--- RECORDED DATA Enclosed Below ---

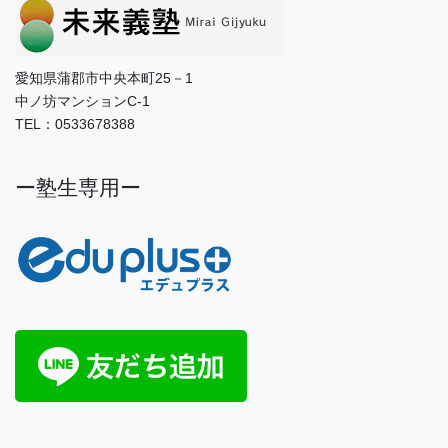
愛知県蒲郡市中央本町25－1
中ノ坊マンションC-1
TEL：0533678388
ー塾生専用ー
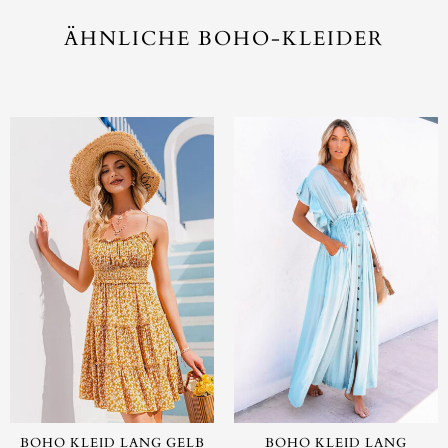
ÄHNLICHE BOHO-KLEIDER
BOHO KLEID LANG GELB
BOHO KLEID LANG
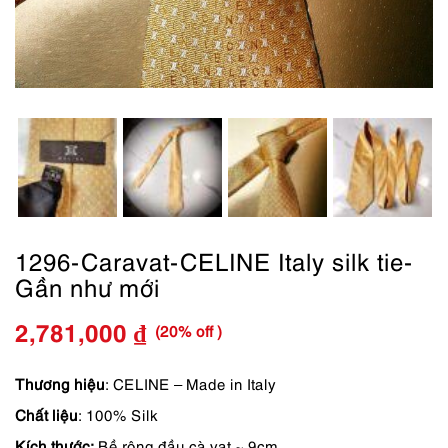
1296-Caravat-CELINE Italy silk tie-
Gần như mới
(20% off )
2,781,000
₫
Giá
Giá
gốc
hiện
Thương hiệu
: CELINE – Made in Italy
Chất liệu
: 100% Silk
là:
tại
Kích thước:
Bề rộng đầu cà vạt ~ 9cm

--- End of Enclosed RECORDED DATA ---

- **PROBLEM STATEMENT**
Present every line of the listing above as a Markdown table with the columns Row and Text, leaving out blank lines and the pictures.

- **TASK RESULT**
| Row | Text |
|---|---|
| 1 | 愛知県蒲郡市中央本町25－1 |
| 2 | 中ノ坊マンションC-1 |
| 3 | TEL：0533678388 |
| 4 | ー塾生専用ー |
| 5 | ÄHNLICHE BOHO-KLEIDER |
| 6 | BOHO KLEID LANG GELB |
| 7 | BOHO KLEID LANG |
| 8 | 1296-Caravat-CELINE Italy silk tie- |
| 9 | Gần như mới |
| 10 | (20% off ) |
| 11 | 2,781,000 |
| 12 | ₫ |
| 13 | Giá |
| 14 | Giá |
| 15 | gốc |
| 16 | hiện |
| 17 | Thương hiệu |
| 18 | : CELINE – Made in Italy |
| 19 | Chất liệu |
| 20 | : 100% Silk |
| 21 | là: |
| 22 | tại |
| 23 | Kích thước: |
| 24 | Bề rộng đầu cà vạt ~ 9cm |